By James R. Owens

Striking up a conversation with people sometimes yields unexpected fruit and fascinating information. This was the case today when I met with Maritza Ulrych.

Mrs Ulriych and her husband own and operate a car wash in a Central Florida town, where I take my car several times a month to have it washed. This morning business at the carwash was slow because it had rained all night, so she had time to talk. I made an off-hand comment about the current political climate in the US and she quickly took over the conversation.

She said she was appalled by the actions of our new president. She was specifically speaking of the Trump Administration’s immigration ban from seven countries in the Middle East. She was visibly angry and sad. As she spoke tears welled up in her eyes. She said the day that she became an American Citizen was “the proudest day in her life,” tears now rolling down her cheeks, then she added, “America is a different place than it was then.”

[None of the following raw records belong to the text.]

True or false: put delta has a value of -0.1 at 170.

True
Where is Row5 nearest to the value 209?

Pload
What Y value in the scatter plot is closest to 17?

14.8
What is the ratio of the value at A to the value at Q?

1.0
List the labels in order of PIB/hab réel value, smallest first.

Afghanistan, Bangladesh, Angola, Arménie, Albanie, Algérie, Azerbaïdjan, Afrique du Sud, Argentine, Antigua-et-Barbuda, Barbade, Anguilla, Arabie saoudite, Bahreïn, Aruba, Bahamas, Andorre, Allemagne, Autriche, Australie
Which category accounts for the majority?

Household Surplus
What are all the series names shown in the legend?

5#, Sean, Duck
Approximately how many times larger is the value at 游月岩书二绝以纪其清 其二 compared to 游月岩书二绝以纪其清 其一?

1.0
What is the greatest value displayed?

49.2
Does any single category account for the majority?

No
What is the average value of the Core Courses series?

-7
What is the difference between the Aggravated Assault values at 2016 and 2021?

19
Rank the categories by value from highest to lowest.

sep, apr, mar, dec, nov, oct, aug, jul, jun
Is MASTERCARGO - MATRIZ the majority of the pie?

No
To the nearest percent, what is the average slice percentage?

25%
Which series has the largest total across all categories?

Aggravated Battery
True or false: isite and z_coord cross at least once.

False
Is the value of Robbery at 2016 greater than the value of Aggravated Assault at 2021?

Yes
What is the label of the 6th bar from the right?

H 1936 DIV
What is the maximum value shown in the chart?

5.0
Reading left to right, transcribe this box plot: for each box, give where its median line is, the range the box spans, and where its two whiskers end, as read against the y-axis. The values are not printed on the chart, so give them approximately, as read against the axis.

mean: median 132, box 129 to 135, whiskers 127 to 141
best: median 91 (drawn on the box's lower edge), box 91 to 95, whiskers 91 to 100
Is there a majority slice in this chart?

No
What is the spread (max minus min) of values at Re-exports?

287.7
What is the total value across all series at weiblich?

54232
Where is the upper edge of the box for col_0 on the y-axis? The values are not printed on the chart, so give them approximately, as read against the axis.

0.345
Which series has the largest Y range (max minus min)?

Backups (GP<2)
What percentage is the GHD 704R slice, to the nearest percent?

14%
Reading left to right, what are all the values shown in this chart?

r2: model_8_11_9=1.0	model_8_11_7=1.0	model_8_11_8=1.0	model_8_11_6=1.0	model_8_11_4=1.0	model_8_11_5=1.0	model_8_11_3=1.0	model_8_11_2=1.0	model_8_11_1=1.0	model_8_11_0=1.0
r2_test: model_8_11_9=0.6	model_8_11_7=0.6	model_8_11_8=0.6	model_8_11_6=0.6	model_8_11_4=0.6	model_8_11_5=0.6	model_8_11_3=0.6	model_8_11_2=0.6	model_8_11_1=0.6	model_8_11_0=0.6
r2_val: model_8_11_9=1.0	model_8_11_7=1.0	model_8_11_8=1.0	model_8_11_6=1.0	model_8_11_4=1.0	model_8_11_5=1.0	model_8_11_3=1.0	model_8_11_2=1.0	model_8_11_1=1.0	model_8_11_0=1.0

Maritza Ulrych was born in the Dominican Republic, as Maritza Valdez. She later married a man from Great Britain, became an American citizen, and interestingly, once worked for the man who is now the Ambassador to the United Nations from the Dominican Republic, Francisco A. Cortorreal.

She said she worked under Cortorreal at the embassy in London, she worked in the visa department. She told me she once denied visas to an Egyptian man and his wife who sought to travel to the Dominican Republic. That man, she said, was later suspected to be part of a terrorist attack. Some other details about her work in London were revealed, but I was asked not to write about them. She said it was always wise to act naïve when working with people because they tended to be more open if they thought they were dealing with a person who could be easily fooled.

This, all from a little woman with a Spanish accent who operates a car wash and works 10-14 hours a day in a small Florida town, a woman, who some might see as just another immigrant living off the American Dream. It’s obvious Mrs. Ulrych is much more than that.

She told me Trump’s attempts to secure our borders are fruitless because borders cannot be secured totally. “Every airport is a border,” she said, “and for evil people, nothing is impenetrable.” She is concerned about her children and grandchildren and the world they were going to be living in. “We have to respect the law of the land,” she said, but our president is supposed to work for the people. “We do not work for him,” she said sternly. What Trump and his new government were doing amounted to “bending the wheel of human society,” and that “he lied when he said he was changing the power in Washington and giving it back to the people.

Ulrych acknowledged how Americans had come out to protest, and that it was a good thing. “A collection of thoughts, can create change,” she said. I shook her hand as our conversation ended and said I was proud of her and proud she is an American.

We are all immigrants, unless we are Native Americans, but we have allowed the current administration to turn us into something else, a country we no longer recognize. To those who voted for Trump I can only hope you are beginning to recognize the damage this man has done, and can still do to this country you claim to be a patriot of. If you aren’t beginning to recognize this you are not, and never have been, a patriot of this country; you are a patriot of your own prejudices. A patriot defends the rights of an individual and against the presumed interference of government. You have looked away from everything this country stands for.

Ulrych and her husband had nothing handed to them; they worked hard for what they have. They love America, they love what it stands for, but like myself and many others, they are deeply concerned with what it may become if current trends continue. Trump himself is an immigrant, Ulrych reminds us. “His mother was born in Scotland,” she said.